_Information provided_.
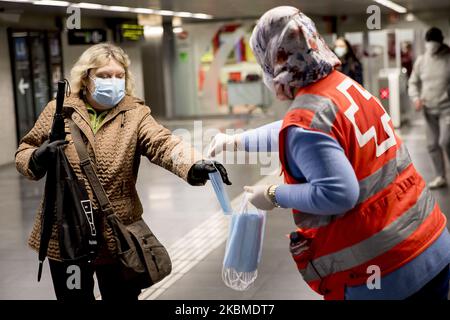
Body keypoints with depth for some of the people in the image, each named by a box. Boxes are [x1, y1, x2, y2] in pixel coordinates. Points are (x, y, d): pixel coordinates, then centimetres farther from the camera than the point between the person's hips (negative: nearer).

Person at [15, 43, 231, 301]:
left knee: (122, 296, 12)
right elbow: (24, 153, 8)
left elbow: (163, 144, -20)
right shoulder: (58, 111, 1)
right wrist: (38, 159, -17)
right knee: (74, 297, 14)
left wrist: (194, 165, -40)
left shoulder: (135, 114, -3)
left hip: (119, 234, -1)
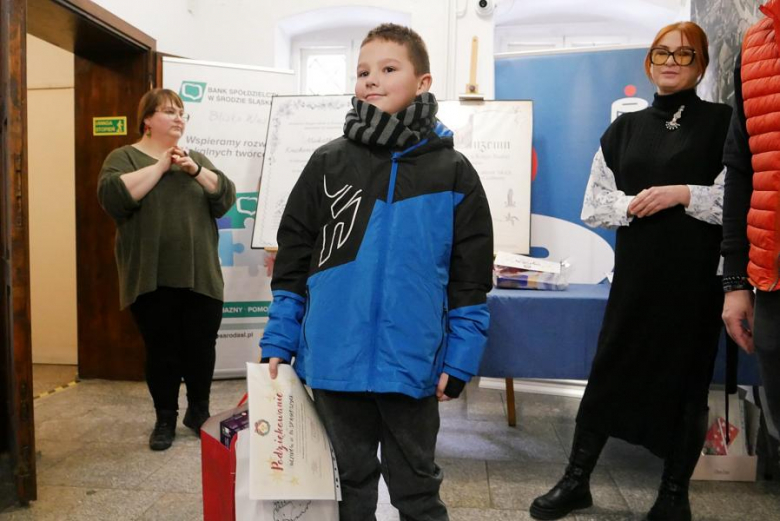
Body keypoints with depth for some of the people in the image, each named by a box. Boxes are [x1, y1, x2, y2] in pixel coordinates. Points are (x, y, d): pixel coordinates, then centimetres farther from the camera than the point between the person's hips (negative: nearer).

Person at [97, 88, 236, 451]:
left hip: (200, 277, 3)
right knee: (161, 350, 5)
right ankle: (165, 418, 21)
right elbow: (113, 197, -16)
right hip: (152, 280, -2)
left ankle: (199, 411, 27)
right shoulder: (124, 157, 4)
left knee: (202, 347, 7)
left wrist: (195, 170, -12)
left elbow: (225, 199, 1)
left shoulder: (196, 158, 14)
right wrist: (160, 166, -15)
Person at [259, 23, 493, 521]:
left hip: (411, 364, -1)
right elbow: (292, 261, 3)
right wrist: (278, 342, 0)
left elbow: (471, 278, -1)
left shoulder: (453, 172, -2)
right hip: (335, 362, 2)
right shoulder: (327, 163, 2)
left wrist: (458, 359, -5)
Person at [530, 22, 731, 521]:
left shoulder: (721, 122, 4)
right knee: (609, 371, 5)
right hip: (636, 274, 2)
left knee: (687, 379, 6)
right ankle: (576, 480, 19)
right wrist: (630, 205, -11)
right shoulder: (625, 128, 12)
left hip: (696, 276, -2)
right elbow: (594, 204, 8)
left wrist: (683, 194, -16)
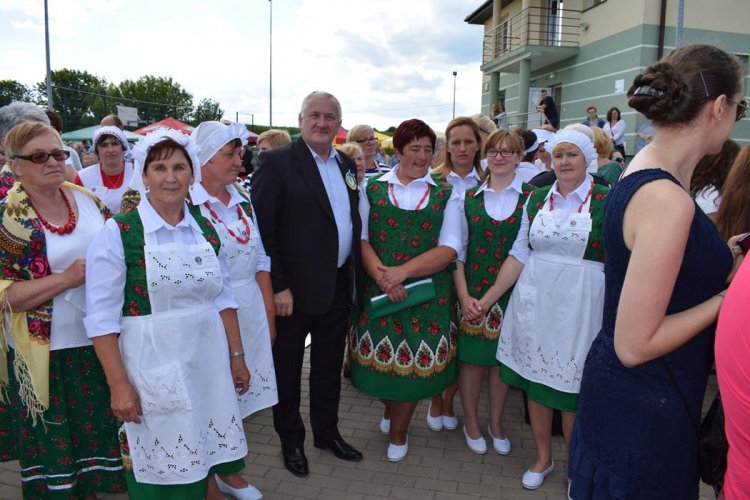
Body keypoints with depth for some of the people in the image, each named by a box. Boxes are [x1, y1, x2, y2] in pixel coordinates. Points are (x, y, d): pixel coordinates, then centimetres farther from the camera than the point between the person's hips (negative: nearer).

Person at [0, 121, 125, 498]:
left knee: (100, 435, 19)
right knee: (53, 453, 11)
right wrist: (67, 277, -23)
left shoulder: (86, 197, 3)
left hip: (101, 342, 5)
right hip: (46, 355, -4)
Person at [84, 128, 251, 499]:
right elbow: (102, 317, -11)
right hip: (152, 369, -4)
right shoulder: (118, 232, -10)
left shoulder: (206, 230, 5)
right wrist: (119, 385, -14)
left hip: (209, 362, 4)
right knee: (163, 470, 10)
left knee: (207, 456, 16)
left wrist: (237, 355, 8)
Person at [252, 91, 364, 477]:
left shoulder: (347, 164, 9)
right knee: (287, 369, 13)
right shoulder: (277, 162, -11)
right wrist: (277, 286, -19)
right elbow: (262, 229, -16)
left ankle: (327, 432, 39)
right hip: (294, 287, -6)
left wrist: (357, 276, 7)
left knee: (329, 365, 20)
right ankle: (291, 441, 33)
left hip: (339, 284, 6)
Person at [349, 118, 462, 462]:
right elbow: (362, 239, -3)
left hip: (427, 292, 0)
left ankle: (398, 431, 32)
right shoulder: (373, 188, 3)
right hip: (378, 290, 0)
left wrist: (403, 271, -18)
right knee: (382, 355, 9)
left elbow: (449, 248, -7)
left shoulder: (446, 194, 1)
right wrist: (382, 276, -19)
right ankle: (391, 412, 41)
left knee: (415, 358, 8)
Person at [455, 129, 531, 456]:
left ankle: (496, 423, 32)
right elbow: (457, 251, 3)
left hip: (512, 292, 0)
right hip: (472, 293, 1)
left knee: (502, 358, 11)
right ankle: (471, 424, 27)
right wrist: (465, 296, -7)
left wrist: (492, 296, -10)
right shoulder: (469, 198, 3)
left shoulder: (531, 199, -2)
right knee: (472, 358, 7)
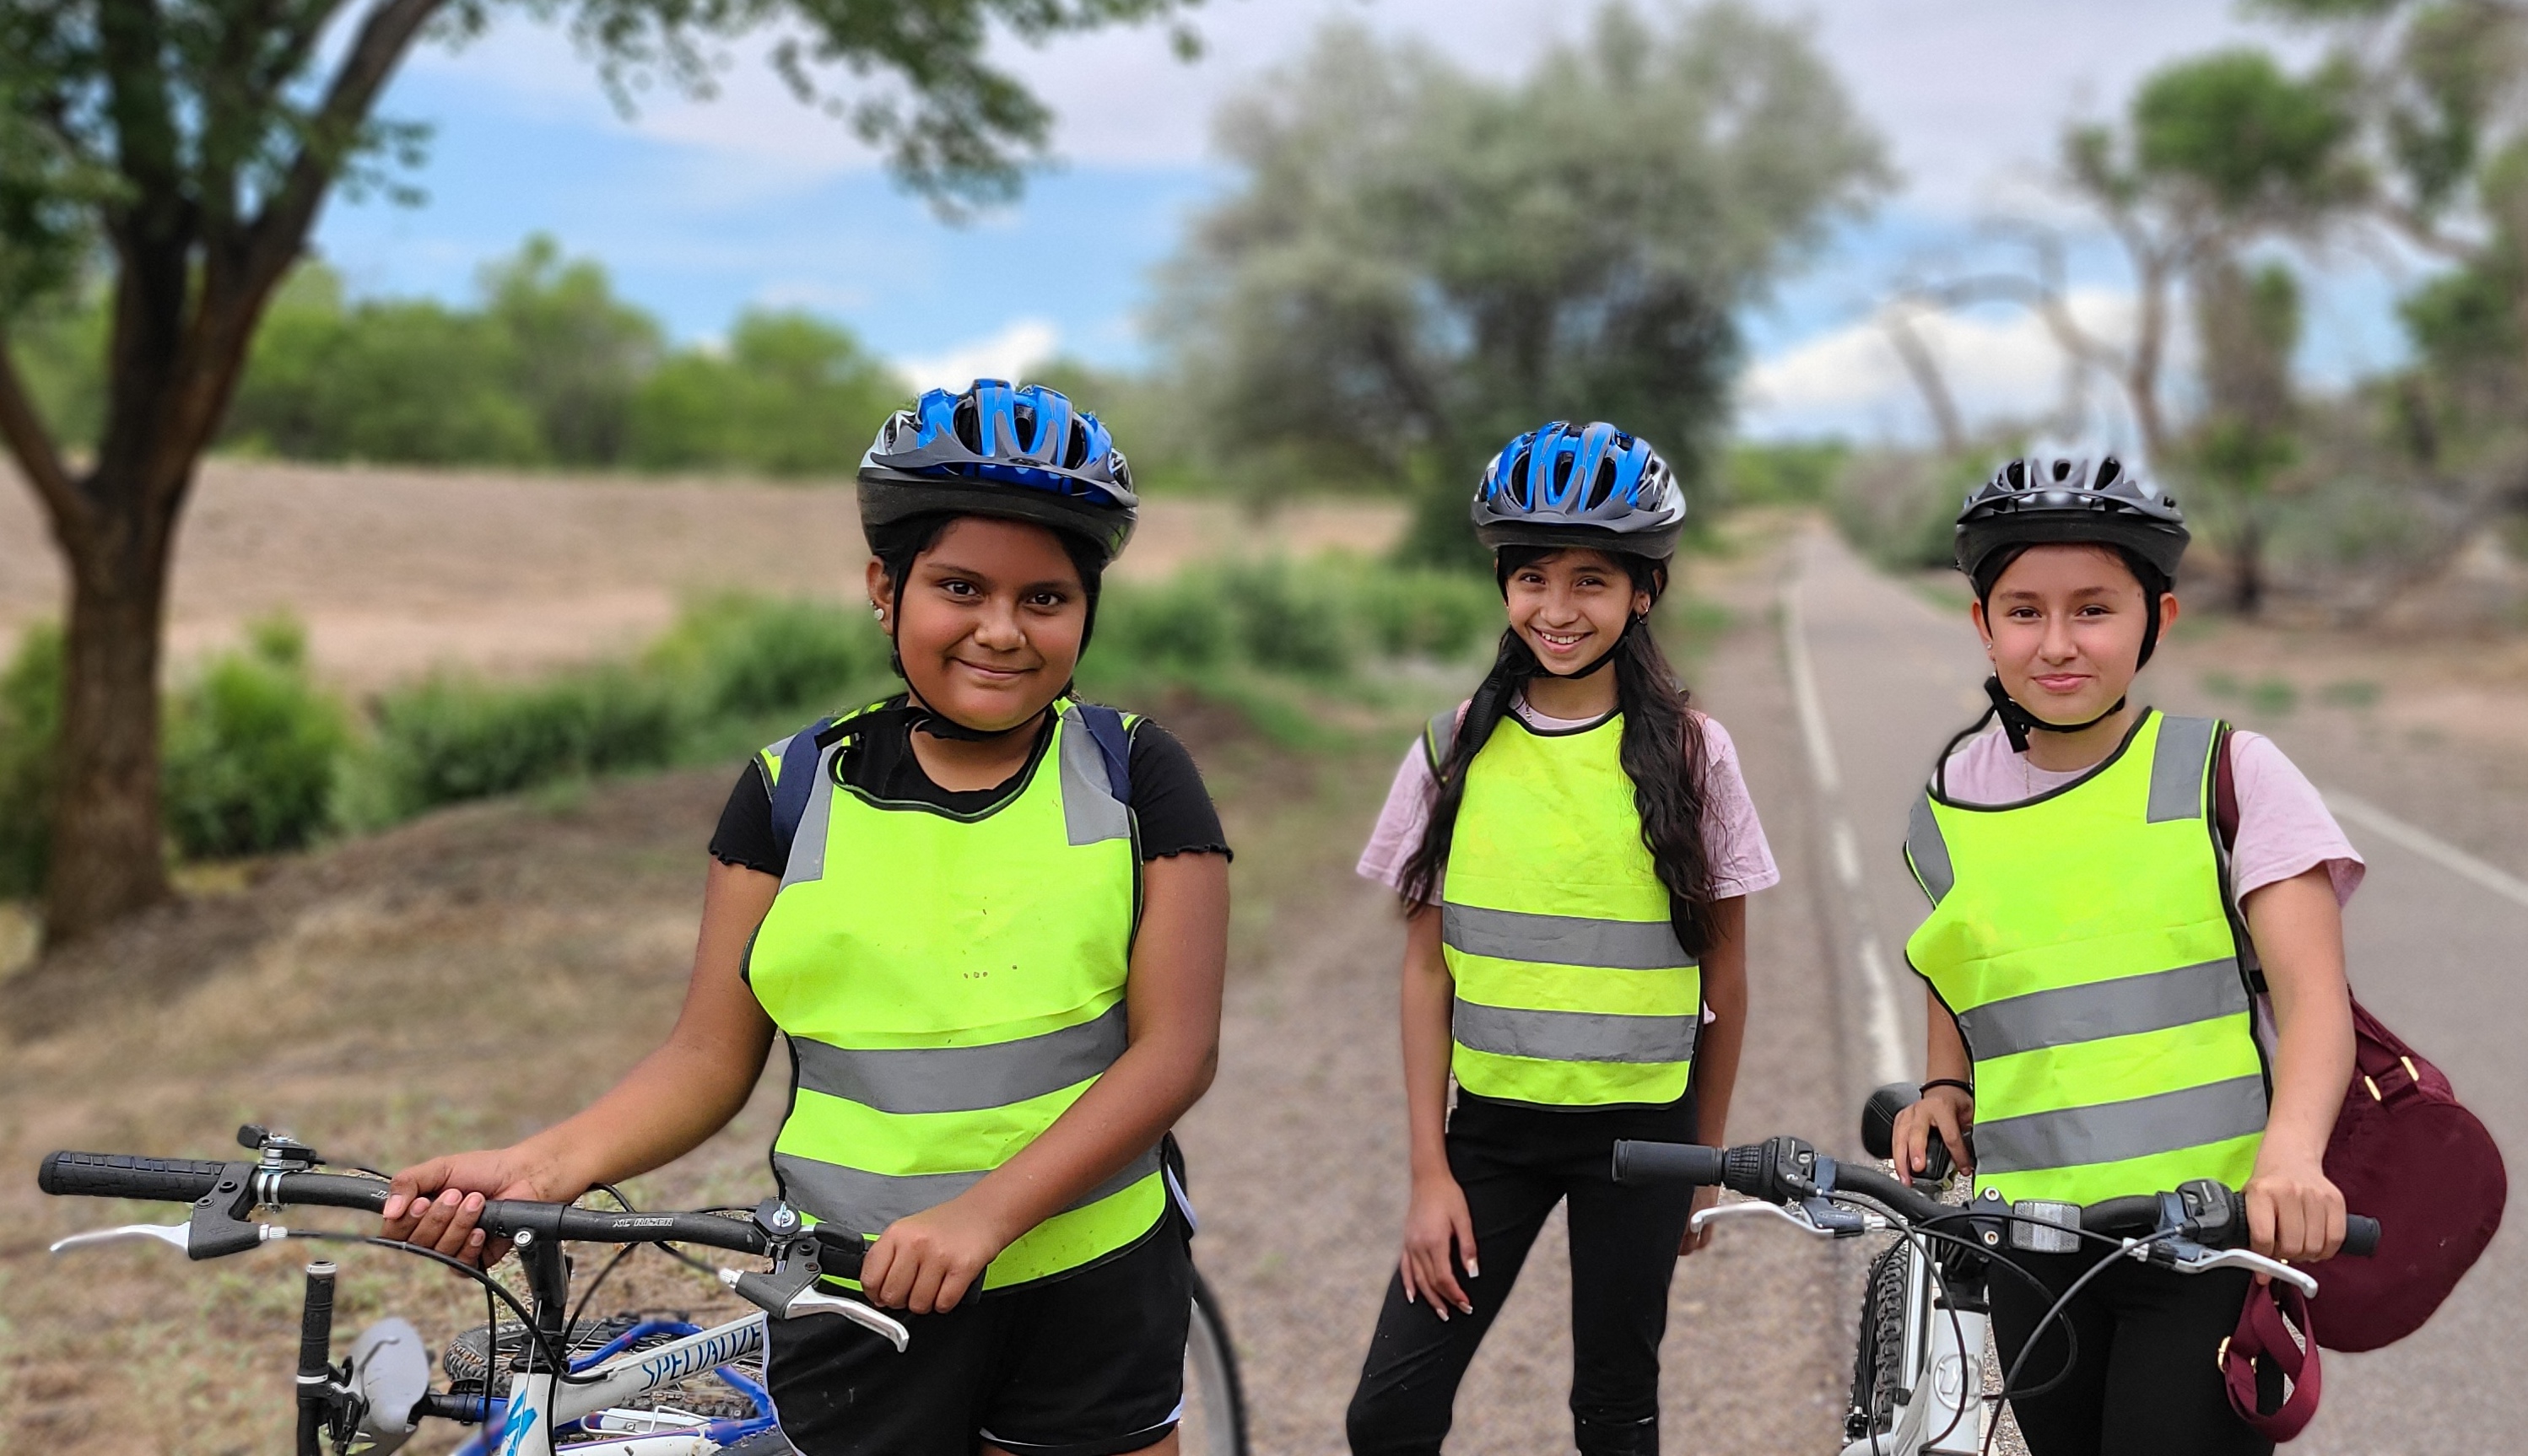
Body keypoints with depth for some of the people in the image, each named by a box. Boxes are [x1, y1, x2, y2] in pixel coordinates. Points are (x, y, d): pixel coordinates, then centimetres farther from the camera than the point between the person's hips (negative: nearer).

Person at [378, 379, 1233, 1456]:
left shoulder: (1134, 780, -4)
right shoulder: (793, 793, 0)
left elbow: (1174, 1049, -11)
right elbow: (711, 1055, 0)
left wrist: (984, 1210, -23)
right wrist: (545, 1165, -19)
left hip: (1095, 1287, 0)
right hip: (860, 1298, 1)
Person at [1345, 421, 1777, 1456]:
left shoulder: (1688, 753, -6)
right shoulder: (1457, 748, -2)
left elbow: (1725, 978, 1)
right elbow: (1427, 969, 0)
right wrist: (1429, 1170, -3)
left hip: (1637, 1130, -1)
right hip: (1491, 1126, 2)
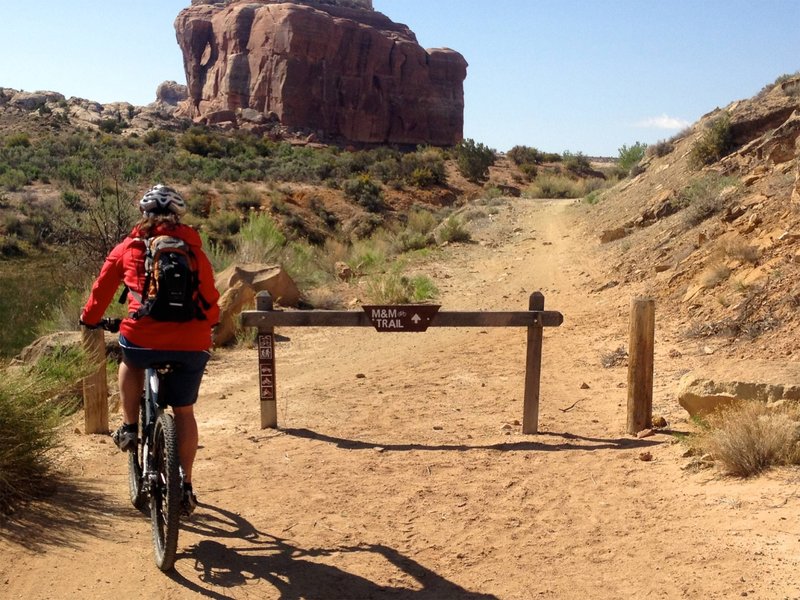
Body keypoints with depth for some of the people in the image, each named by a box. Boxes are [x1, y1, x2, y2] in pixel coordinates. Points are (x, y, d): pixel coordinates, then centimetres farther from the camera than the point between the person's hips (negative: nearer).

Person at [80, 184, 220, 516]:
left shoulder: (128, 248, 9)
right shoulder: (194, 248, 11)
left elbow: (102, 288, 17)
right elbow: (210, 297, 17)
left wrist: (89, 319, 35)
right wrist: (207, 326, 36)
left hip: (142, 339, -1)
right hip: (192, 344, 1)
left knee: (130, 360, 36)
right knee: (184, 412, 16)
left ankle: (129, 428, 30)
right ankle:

_Exercise directions_. Format the lines between the one holding "right ankle: (165, 418, 21)" and the one holding "left hip: (696, 276, -2)", inclusive, as a JSON list of strings with one string per line, leaving out any blank lines.

_Solution_.
[
  "right ankle: (165, 418, 21)",
  "right elbow: (113, 197, -16)",
  "right hip: (152, 280, -2)",
  "left ankle: (199, 411, 27)",
  "right shoulder: (124, 157, 4)",
  "left knee: (202, 347, 7)",
  "left wrist: (195, 170, -12)",
  "left elbow: (225, 199, 1)",
  "left shoulder: (196, 158, 14)",
  "right wrist: (160, 166, -15)",
  "Person at [259, 23, 493, 521]:",
  "left hip: (411, 364, -1)",
  "right elbow: (292, 261, 3)",
  "right wrist: (278, 342, 0)",
  "left elbow: (471, 278, -1)",
  "left shoulder: (453, 172, -2)",
  "right hip: (335, 362, 2)",
  "right shoulder: (327, 163, 2)",
  "left wrist: (458, 359, -5)",
  "Person at [530, 22, 731, 521]:",
  "left shoulder: (721, 122, 4)",
  "right knee: (609, 371, 5)",
  "right hip: (636, 274, 2)",
  "left knee: (687, 379, 6)",
  "right ankle: (576, 480, 19)",
  "right wrist: (630, 205, -11)",
  "right shoulder: (625, 128, 12)",
  "left hip: (696, 276, -2)"
]